Landessozialgericht Bremen-Niedersachsen stärkt das Wunsch- und Wahlrecht von Rollstuhlfahrern bei der Hilfsmittelversorgung

 

Das Landessozialgericht Bremen-Niedersachsen hat mit Urteil vom 13.09.2022 (Az. L 16 KR 421/21) das Wahlrecht Behinderter bei der Auswahl von Pflegehilfsmitteln wie Rollstühlen, die dem Ausgleich von Behinderungen dienen sollen gestärkt. Der 51-jährige querschnittsgelähmte Kläger war bislang mit einen mechanisch betriebenen Aktivrollstuhl (sog. Handbike) versorgt gewesen. Aufgrund nachlassender Kraft im Schulterbereich beantragte er bei seiner Krankenkasse die Versorgung mit einem Rollstuhlzuggerät, welches auch einen elektrischen Betrieb ermöglicht. Sowohl die Krankenkasse als auch das Sozialgericht Oldenburg lehnten dies ab, da sie der Auffassung waren, dass die Versorgung mit einem (halb so teuren) Elektrorollstuhl ausreichend sei.
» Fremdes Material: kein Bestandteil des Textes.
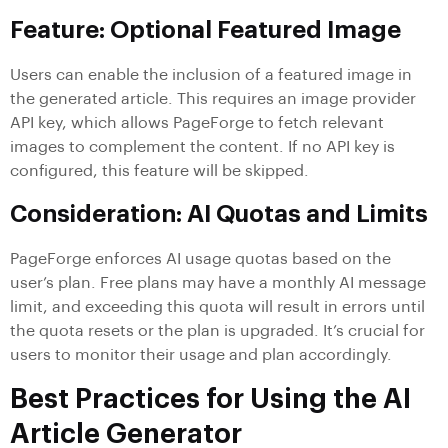
Feature: Optional Featured Image
Users can enable the inclusion of a featured image in
the generated article. This requires an image provider
API key, which allows PageForge to fetch relevant
images to complement the content. If no API key is
configured, this feature will be skipped.
Consideration: AI Quotas and Limits
PageForge enforces AI usage quotas based on the
user’s plan. Free plans may have a monthly AI message
limit, and exceeding this quota will result in errors until
the quota resets or the plan is upgraded. It’s crucial for
users to monitor their usage and plan accordingly.
Best Practices for Using the AI
Article Generator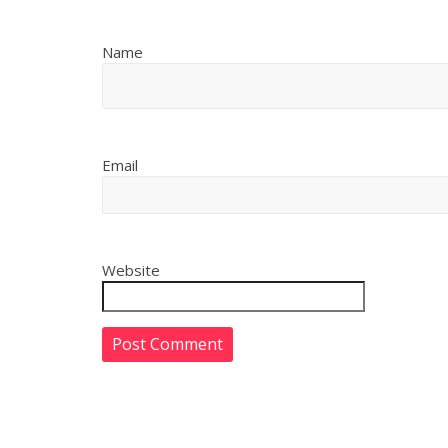
Name
Email
Website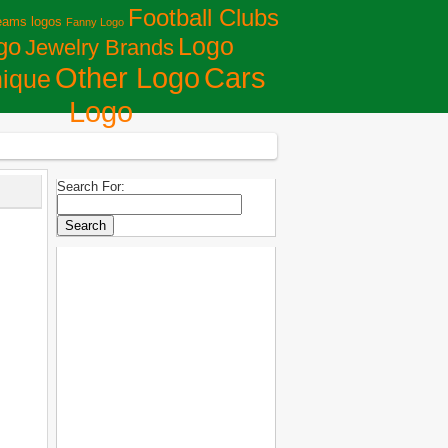
Football Clubs
eams logos
Fanny Logo
Logo
go
Jewelry Brands
Сars
Other Logo
ique
Logo
Search For:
Hiermit könne der Kläger selbstständig das Haus verlassen, den Nahbereich erschließen und ein selbstständiges Leben führen. Mit dem Rollstuhlzuggerät könne der deutlich höhere Geschwindigkeiten als ein Fußgänger erreichen, was von der Krankenkasse nicht geschuldet sei. Ferner bestünde die Gefahr, dass der Kläger durch den Betrieb des Rollstuhl durch Erschütterungen beim Fahren Spastiken erleide. Hingegen hatte auch der Medizinische Dienst der Krankenkassen (MDK) die Versorgung mit dem elektrisch unterstützten Zuggerät als wünschenswert und sinnvoll erachtet. 

 

Das Landessozialgericht folgte dieser Argumentation nicht, hob die Bescheide der Krankenkasse und das Urteil des Sozialgerichts auf und verurteilte die Krankenkasse, den Kläger mit dem Rollstuhlzuggerät „Husk-E“ zu versorgen. Der Kläger habe gemäß §§ 27 Abs. 1, 33 Abs. 1 S. 1 Variante 3 SGB V einen Anspruch auf die begehrte Versorgung mit dem Rollstuhlzuggerät. Nach § 33 Abs. 1 S. 1 Var. 3 SGB V besteht ein Anspruch auf Versorgung mit Hilfsmitteln, die im Einzelfall erforderlich sind, um eine bestehende Behinderung auszugleichen. Bei der Prüfung des Anspruchs auf Hilfsmittel zum Behinderungsausgleich im Rahmen des § 33 Abs. 1 S. 1 Var. 3 SGB V seien auch die Teilhabeziele des SGB IX auf ein selbstbestimmtes und selbstständiges Leben als objektive Wertentscheidung des Gesetzgebers zu berücksichtigen. Ferner sei dem Recht auf selbstständige Mobilität aus Art. 20 der UN-Behindertenkonvention Geltung zu verschaffen. Das Recht auf Erschließung des Nahbereichs für persönliche Bedürfnisse wie Gängen zum Einkaufen, Post, Bank, Einkäufen, Ärzten, Therapeuten oder sozialen Kontakten dürfe nicht zu eng gefasst werden. Die Versorgung des Klägers mit einem Elektrorollstuhl widerspreche dem Recht auf Selbstbestimmung und sei somit nicht rechtens.